Thursday, December 07, 2006

The Love Story Project

Ladies and Gentlemen, we have a cozy.


It ain't the prettiest, and the amount of yarn came out juuuust so - but it is a tea cozy, by God.

I adapted the pattern of the cashmere tea cozy from Last-Minute Knitted Gifts, basically by knitting two sides and adding a row of eyelets at the bottom. I also liked the pattern better straight up (In the original pattern, my sides would be the top and bottom). The cozy is currently warming a pot of organic Earl Grey.

I didn't accomplish much else yesterday. I spun about three meters of yarn and prepared some of my silk/rayon mix for dyeing. Remember I've got the 3.5 kg cone?

And then there was this:

A dear friend of mine gave me an early Christmas present (the needles, not the orchid, this isn't a florist's blog :o). She said that she knew I already have one of these (she should, she gave me that one, too), but felt that this would still be a special gift. It is. Proceed with caution. I feel a rant coming on.

If asked about my wishes regarding the big things in life, a cure for breast cancer would probably make the top of the list (it's more attainable than world peace, people). Like so many other lives all over the world, my life and the lives of my family and family friends were forever changed by it. And it doesn't end there. Only the other day, a woman who used to be more of a casual acquaintance of mine called me and wanted my advice, because her sister was recently diagnosed with the same combination of secondary tumors that killed my mom. Honestly? I didn't quite know what to tell her.
As deputy mayor of his town, my dad is currently covering almost all of the mayor's duties, because - guess what - his daughter has exactly what my mom had. And her husband left her. The sister of my dad's best friend? Same thing. The wife of the man running my corner newsstand? Need I say it? The husband is staying though, by the looks of it. And those are just the terminal cases, to use a cruel, but sadly accurate term. I can't even count the number of people I know who survived or are currently being treated for breast cancer.
It is a matter of cold statistics that you, who are reading this now, know someone (and if you take in all the other big C's, the statistic becomes truly mind-boggling). You may not be aware of it, because they may be the people running your newsstand, and maybe you are not wearing a recognizable pink ribbon pin on your collar on a slow day. Or maybe they are the makers of your favourite knitting needles.

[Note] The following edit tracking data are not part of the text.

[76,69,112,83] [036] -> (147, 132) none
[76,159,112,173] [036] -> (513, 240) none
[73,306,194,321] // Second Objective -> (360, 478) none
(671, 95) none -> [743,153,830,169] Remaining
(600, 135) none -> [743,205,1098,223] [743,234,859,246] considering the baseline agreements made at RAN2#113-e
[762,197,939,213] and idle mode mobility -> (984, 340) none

If there were just one thing I've come to appreciate about it all, it would be the instant warmth and understanding whenever you happen upon people with cancer in their lives - any kind will do.
One day, the fate fairy knocks on your door and says, "So, yeah, you thought your life would go on all normal-like, but you know what? Change of plans. How about being really ill and scared to death (this is where she does this evil little giggle) and in pain, discomfort and indignity, maybe for a goodish while, maybe for the rest of your short life? Okay, done. Oh, and I'm going to invite your nearest and dearest to watch you suffer helplessly, that's okay with you, right? Good." Cancer patients and caregivers - we know what that's like, and the knowledge creates a rather strong bond. We tend to not remain strangers for long. And just in case you're miffed right now, because you did watch Love Story after all, so you know just fine - I'm going to include you in my prayer that you are going to stay miffed like that for the rest of your life, and that maybe one fine day people will know terminal cancer of any kind only from cheesy 1970s movies.

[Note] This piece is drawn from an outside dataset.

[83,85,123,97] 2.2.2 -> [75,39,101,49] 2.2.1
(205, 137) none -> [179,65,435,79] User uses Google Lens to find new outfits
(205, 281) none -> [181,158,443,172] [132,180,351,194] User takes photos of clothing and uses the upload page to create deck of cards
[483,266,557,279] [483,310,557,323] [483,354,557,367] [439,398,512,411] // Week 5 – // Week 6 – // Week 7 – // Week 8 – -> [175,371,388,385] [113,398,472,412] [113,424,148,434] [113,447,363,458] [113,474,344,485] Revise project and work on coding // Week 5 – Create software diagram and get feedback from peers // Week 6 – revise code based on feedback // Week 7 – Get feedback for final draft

The paltry rest of this year is, I'm afraid, earmarked for basic grieving, not to mention for holidays with two freshly widowed parents. (Yeah, I didn't say anything about those visits from the fate fairy wherein she tells you that she sure hopes you told your loved ones all the important things, because they just had a fatal accident. Man, I hate that fairy bitch.) But come 2007, there will still be chemo caps to knit and, hopefully, flower pins to felt for a fundraiser towards the next Susan Komen 3-Day, and God knows what else I can come up with. It's my personal Love Story project.

Dang, I knew those new needles would come in handy :o).